> _Problem to solve_
Sift through the material below and return the lines with "wall".

> _Supplied data_

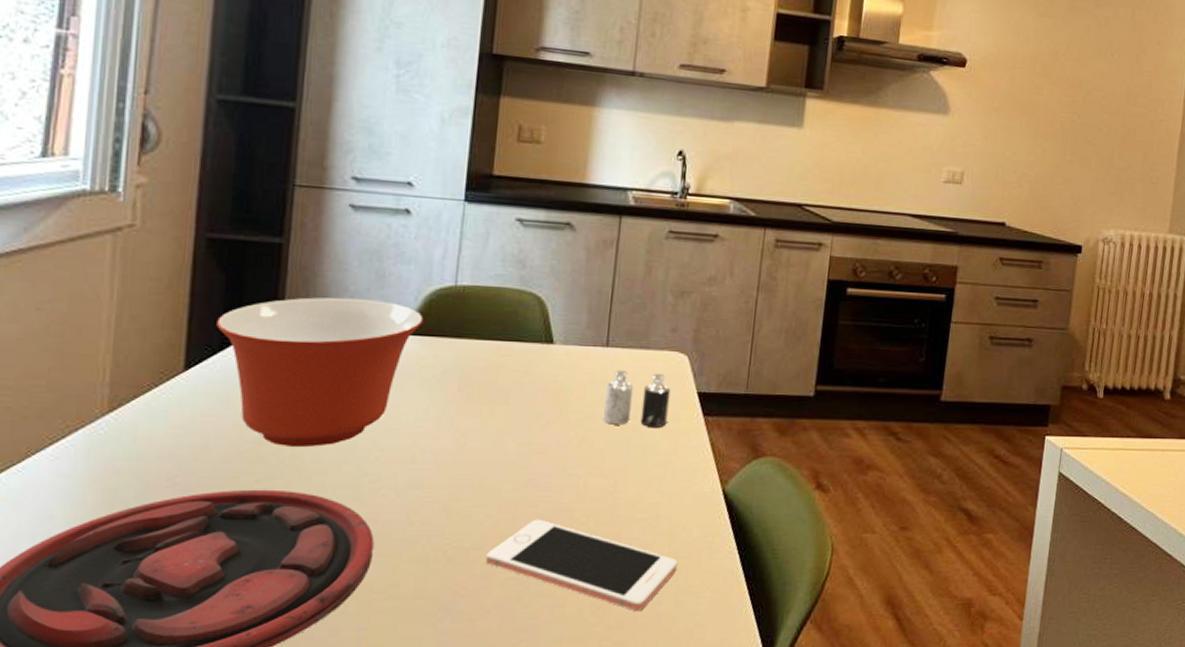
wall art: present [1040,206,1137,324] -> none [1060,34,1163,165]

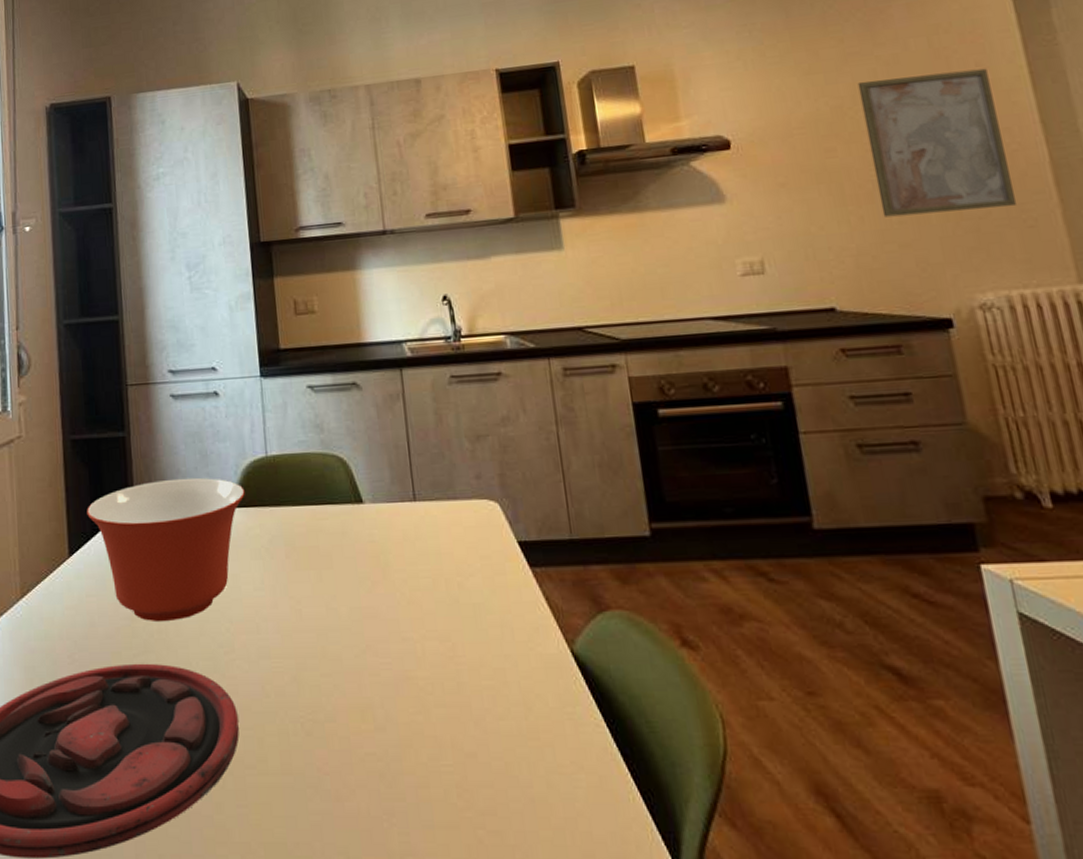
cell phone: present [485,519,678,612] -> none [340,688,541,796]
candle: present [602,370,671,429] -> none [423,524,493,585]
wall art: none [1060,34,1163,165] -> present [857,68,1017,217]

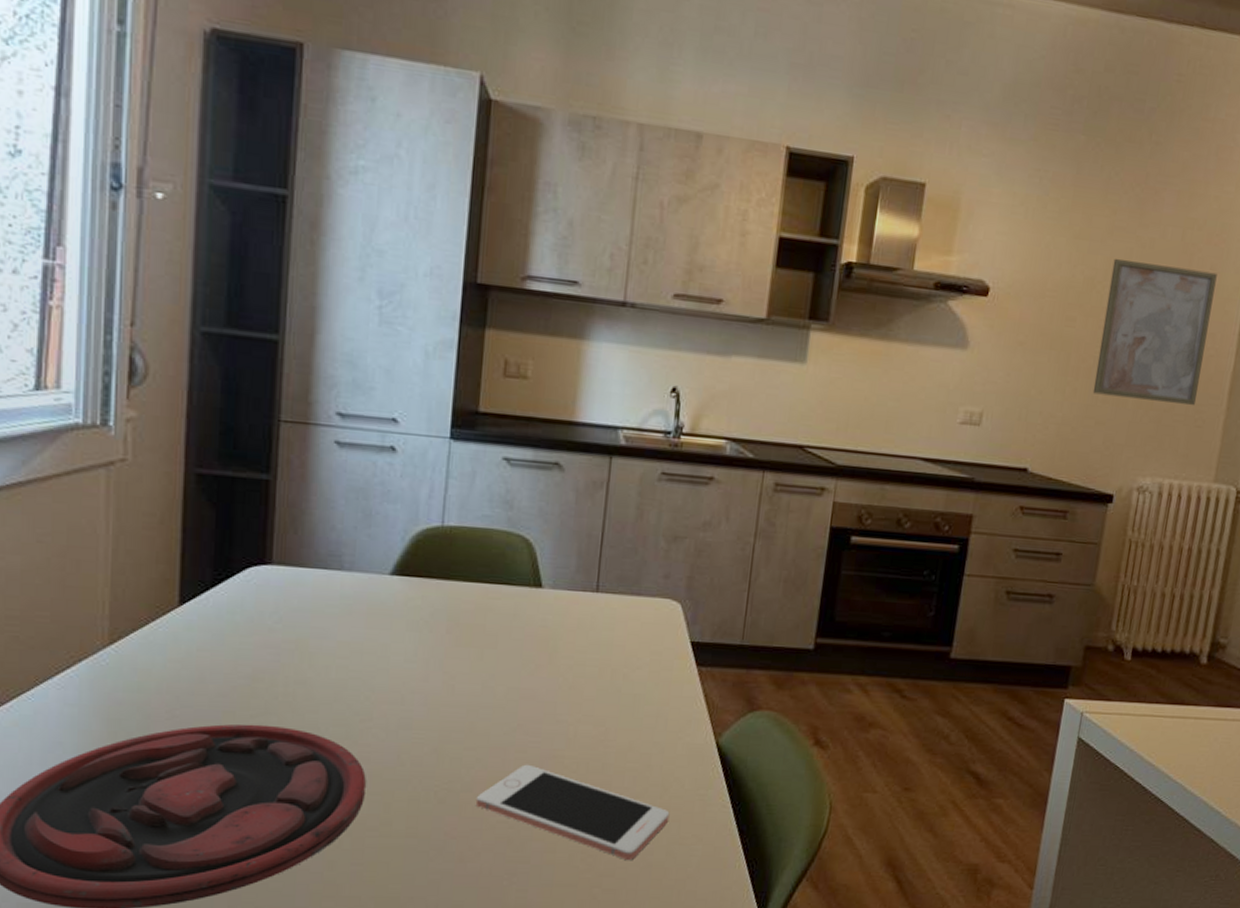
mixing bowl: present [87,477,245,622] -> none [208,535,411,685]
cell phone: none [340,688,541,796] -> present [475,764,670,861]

> _Your response_
wall art: present [1040,206,1137,324] -> none [1060,34,1163,165]
wall art: none [1060,34,1163,165] -> present [857,68,1017,217]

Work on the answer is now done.